■ Exercise input
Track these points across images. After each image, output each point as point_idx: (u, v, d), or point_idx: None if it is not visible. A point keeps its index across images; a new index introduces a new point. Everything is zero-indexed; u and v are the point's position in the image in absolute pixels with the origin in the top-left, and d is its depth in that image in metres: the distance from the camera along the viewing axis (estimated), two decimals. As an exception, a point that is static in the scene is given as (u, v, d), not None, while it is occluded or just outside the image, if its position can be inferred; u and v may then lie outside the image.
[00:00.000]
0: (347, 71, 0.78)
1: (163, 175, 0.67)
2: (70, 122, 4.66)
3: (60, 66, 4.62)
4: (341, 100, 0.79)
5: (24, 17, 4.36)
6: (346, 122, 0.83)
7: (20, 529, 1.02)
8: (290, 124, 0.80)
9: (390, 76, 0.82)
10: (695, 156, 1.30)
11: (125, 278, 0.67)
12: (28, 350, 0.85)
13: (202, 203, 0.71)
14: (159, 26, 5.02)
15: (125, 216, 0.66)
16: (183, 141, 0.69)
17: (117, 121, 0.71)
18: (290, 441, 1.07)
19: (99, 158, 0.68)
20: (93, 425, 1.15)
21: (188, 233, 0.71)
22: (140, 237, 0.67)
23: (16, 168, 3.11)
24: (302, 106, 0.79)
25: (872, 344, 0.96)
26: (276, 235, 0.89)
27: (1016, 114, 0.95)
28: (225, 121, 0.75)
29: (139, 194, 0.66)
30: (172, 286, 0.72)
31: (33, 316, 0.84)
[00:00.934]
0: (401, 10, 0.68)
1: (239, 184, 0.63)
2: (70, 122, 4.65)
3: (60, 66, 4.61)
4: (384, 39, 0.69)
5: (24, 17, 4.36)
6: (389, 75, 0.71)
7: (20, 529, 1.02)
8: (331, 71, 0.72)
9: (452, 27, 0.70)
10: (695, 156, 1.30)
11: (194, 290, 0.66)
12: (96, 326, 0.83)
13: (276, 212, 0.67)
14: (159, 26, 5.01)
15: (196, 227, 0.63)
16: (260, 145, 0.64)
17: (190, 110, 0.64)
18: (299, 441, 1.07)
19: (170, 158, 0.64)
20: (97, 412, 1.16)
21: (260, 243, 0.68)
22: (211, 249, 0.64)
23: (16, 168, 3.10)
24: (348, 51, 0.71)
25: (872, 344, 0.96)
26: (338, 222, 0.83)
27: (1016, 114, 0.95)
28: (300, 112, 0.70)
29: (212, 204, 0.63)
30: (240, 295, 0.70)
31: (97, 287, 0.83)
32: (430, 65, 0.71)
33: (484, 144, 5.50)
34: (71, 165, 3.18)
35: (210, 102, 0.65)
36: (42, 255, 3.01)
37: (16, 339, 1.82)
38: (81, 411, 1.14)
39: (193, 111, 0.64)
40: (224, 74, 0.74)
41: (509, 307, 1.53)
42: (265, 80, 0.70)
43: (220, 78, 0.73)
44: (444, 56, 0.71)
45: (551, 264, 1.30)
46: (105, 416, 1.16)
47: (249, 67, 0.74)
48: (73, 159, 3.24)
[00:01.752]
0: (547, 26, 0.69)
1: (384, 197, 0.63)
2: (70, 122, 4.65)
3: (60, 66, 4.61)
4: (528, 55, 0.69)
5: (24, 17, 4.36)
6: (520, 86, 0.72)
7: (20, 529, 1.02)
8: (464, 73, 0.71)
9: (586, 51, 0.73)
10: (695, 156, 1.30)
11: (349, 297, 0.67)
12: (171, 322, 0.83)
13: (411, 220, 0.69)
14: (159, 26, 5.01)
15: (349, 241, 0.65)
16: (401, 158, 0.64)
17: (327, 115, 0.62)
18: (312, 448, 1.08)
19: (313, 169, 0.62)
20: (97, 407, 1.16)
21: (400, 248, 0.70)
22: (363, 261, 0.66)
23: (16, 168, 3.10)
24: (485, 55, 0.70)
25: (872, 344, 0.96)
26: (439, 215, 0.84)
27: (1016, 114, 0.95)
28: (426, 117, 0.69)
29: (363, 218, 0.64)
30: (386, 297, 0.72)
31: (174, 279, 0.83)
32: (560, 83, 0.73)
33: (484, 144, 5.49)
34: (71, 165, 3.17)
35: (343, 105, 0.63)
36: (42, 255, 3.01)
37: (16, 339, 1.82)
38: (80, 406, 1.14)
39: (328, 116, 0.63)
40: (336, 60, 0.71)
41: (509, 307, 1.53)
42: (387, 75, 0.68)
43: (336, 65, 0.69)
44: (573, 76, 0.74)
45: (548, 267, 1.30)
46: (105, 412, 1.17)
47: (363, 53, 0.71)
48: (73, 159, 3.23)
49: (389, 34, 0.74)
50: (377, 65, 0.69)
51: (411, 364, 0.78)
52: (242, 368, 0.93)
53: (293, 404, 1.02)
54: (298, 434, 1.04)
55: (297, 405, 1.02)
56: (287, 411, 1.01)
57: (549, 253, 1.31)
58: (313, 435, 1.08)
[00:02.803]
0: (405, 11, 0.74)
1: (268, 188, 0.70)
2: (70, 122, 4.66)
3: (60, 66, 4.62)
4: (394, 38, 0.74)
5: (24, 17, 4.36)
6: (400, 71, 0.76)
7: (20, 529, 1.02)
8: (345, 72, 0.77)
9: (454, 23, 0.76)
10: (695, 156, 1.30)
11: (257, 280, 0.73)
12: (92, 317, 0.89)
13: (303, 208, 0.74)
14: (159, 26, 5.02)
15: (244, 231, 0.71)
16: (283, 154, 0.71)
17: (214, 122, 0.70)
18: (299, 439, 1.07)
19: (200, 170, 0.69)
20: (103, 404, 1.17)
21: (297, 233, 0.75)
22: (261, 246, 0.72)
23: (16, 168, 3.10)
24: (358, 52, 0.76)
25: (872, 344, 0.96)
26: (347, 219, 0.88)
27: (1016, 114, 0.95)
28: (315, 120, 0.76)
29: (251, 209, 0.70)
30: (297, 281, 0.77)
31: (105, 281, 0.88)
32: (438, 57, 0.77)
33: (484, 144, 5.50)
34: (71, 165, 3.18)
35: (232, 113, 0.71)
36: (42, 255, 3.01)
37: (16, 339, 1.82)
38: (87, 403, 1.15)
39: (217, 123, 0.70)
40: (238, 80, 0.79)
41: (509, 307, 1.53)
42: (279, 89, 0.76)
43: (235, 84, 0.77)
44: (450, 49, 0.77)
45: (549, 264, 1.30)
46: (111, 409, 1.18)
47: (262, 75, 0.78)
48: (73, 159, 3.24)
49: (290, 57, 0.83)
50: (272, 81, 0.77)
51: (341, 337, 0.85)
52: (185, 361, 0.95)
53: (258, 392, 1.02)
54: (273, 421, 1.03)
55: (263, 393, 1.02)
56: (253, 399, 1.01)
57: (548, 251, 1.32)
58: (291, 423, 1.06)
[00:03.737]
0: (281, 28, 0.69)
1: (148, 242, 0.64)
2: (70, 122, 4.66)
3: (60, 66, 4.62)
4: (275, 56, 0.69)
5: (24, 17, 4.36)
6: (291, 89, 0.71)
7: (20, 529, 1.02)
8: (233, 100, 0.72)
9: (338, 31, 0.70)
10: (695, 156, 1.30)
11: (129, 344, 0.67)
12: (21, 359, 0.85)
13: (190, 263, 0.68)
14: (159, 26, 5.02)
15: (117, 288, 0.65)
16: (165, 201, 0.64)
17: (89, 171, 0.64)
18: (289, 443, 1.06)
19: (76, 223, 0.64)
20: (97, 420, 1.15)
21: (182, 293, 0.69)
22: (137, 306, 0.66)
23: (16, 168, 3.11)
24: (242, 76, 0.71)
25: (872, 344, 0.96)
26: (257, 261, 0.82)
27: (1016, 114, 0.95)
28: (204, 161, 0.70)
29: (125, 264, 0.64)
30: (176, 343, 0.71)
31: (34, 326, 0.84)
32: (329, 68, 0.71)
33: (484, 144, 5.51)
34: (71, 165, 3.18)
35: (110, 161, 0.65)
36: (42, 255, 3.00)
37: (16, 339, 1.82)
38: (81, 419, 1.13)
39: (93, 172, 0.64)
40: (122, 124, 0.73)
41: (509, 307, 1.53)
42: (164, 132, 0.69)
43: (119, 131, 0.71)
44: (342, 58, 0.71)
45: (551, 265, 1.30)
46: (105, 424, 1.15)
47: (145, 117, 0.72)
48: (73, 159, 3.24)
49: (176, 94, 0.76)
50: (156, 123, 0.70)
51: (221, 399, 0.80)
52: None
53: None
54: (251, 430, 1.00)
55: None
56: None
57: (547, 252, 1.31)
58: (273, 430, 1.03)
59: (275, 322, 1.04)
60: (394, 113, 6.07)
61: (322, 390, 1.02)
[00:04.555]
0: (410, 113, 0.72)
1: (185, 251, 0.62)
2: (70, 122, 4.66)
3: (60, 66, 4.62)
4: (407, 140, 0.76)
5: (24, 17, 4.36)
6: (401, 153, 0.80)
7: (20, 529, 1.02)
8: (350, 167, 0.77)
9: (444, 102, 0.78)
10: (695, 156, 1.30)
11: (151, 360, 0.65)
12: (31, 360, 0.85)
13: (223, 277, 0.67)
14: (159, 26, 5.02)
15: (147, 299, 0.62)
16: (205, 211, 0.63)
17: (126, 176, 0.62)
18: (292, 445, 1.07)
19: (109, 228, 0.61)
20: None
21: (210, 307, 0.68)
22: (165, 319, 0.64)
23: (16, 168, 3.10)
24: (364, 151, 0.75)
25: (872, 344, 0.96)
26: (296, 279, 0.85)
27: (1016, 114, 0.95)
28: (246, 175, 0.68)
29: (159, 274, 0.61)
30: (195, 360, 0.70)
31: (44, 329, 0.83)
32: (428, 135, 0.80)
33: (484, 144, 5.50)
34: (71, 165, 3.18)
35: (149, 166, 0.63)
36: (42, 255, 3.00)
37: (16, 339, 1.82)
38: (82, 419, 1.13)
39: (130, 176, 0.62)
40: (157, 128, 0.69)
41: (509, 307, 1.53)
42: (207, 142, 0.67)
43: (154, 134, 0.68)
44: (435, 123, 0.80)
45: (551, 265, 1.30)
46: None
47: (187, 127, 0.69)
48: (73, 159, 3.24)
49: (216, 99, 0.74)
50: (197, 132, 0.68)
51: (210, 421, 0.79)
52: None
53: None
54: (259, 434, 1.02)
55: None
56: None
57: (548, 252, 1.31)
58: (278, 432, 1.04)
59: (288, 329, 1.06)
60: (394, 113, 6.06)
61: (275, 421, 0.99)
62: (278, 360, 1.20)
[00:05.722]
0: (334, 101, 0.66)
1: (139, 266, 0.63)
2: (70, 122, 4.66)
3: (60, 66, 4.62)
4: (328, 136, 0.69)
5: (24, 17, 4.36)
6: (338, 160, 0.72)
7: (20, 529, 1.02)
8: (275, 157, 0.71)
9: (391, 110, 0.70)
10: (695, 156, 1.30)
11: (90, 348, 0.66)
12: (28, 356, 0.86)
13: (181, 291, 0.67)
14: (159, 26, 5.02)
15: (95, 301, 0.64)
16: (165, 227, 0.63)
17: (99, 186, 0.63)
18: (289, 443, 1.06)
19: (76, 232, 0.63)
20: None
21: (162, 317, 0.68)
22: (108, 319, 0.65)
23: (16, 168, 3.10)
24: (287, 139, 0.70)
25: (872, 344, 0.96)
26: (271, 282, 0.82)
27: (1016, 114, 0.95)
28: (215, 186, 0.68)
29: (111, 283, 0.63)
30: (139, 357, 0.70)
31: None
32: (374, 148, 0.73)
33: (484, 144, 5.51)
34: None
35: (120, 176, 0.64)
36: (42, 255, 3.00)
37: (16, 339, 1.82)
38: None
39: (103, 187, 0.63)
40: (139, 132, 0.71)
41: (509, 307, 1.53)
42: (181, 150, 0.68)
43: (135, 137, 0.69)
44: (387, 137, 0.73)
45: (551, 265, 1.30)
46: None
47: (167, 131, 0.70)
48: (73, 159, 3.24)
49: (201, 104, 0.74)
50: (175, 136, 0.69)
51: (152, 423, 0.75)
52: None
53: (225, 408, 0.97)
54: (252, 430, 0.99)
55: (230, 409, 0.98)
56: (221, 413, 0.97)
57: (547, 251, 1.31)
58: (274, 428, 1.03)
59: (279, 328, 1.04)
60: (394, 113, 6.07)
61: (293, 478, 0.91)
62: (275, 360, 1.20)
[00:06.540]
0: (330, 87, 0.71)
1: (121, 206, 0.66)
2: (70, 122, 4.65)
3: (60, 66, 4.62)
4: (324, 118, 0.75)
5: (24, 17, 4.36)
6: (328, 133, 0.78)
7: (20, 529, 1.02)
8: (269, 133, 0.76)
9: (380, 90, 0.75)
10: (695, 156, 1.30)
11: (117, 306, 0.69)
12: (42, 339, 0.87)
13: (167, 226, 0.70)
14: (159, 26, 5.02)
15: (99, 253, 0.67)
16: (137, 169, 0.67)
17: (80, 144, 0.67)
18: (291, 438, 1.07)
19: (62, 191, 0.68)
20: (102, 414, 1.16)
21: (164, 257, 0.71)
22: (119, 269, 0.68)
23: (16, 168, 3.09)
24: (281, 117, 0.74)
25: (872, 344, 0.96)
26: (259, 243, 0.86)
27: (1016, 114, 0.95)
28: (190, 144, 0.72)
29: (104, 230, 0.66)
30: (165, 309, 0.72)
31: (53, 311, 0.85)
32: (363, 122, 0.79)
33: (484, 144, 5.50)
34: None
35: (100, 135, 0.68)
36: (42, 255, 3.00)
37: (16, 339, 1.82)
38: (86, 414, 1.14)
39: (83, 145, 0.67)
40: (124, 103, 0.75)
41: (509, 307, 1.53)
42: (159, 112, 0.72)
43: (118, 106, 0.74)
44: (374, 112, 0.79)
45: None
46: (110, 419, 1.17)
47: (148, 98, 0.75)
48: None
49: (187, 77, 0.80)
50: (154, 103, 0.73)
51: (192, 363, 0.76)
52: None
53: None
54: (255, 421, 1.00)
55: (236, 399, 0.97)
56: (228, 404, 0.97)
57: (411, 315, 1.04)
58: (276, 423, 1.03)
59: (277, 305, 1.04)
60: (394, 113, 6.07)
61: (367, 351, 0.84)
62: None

■ Work item
Would you copy, unchanged, the stretch of the records above that begins at the line containing "24: (302, 106, 0.79)" and ends at the line containing "40: (224, 74, 0.74)", and only that?

■ Task answer
24: (302, 106, 0.79)
25: (872, 344, 0.96)
26: (276, 235, 0.89)
27: (1016, 114, 0.95)
28: (225, 121, 0.75)
29: (139, 194, 0.66)
30: (172, 286, 0.72)
31: (33, 316, 0.84)
[00:00.934]
0: (401, 10, 0.68)
1: (239, 184, 0.63)
2: (70, 122, 4.65)
3: (60, 66, 4.61)
4: (384, 39, 0.69)
5: (24, 17, 4.36)
6: (389, 75, 0.71)
7: (20, 529, 1.02)
8: (331, 71, 0.72)
9: (452, 27, 0.70)
10: (695, 156, 1.30)
11: (194, 290, 0.66)
12: (96, 326, 0.83)
13: (276, 212, 0.67)
14: (159, 26, 5.01)
15: (196, 227, 0.63)
16: (260, 145, 0.64)
17: (190, 110, 0.64)
18: (299, 441, 1.07)
19: (170, 158, 0.64)
20: (97, 412, 1.16)
21: (260, 243, 0.68)
22: (211, 249, 0.64)
23: (16, 168, 3.10)
24: (348, 51, 0.71)
25: (872, 344, 0.96)
26: (338, 222, 0.83)
27: (1016, 114, 0.95)
28: (300, 112, 0.70)
29: (212, 204, 0.63)
30: (240, 295, 0.70)
31: (97, 287, 0.83)
32: (430, 65, 0.71)
33: (484, 144, 5.50)
34: (71, 165, 3.18)
35: (210, 102, 0.65)
36: (42, 255, 3.01)
37: (16, 339, 1.82)
38: (81, 411, 1.14)
39: (193, 111, 0.64)
40: (224, 74, 0.74)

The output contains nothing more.